Better handling of integer wraparound in the kernel
Better handling of integer wraparound in the kernel
Posted Feb 11, 2024 18:18 UTC (Sun) by Hi-Angel (guest, #110915)In reply to: Better handling of integer wraparound in the kernel by adobriyan
Parent article: Better handling of integer wraparound in the kernel
That's not really fair regarding C. C is an ancient language, which was designed when there was very little understanding in what's good or bad. For example, it is these days that we know that 90% of values inside a function are immutable, so everything should be constant by default with "mutability" being an opt-in.
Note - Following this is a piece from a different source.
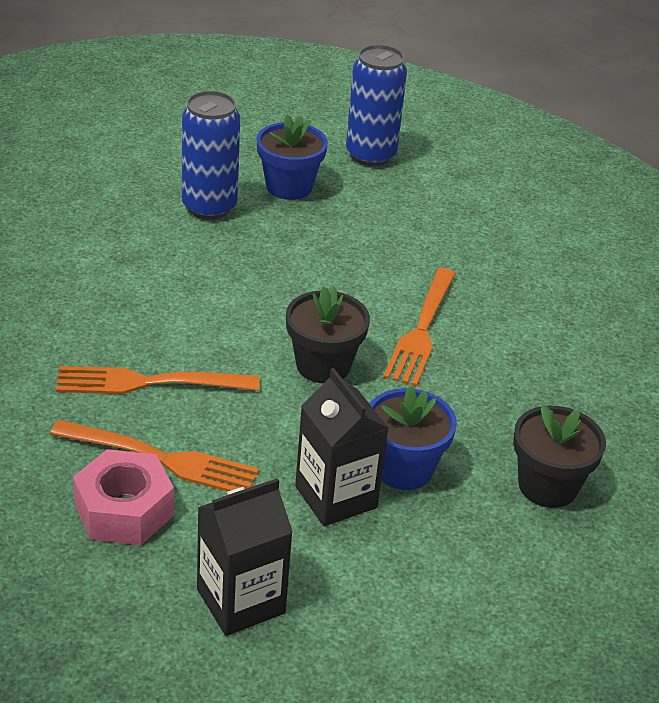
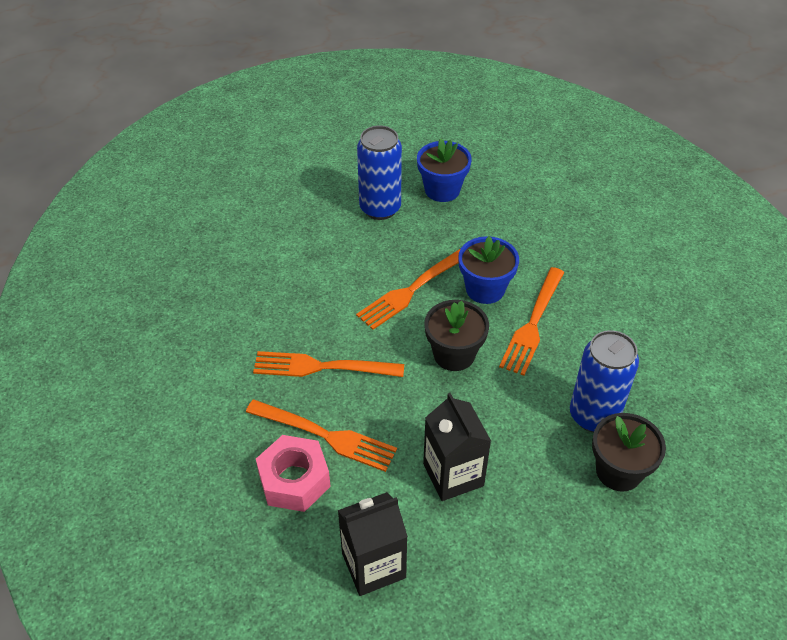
camera: 10 degrees right, 10 degrees up
blue can [346,45,407,166] -> blue can moved to [570,330,639,432]
blue flower pot [370,385,457,490] -> blue flower pot moved to [458,236,519,304]
none -> orange fork [356,248,461,330]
So now that we know that, it is implemented in Rust.
However, if you were a programmer working on this in ≈1989, you wouldn't know about any of this. I think it's fair to presume that C was designed to the best of the knowledge of its time. It's just we know more than the people living back then.
      Posted Feb 11, 2024 18:35 UTC (Sun)
                               by farnz (subscriber, #17727)
                              [Link] 
       Go back a bit from 1989 - C's development starts in 1972, and the first K&R book is 1978. But, as with most languages, C was not cutting-edge for its day; there's nothing in C that wasn't well-understood for the decade or so before development started, and (as you'd expect) some of C's features are things that PL research knew to be bad by 1978.
 This is not exactly surprising; Rust doesn't take much, if anything, from post 1990s research, despite being a 2015 language release whose development started in 2006. At least in part, this happens because most people have seen and agree on the status of older work; newer work relies on people first noticing it, and then pushing it to their development community.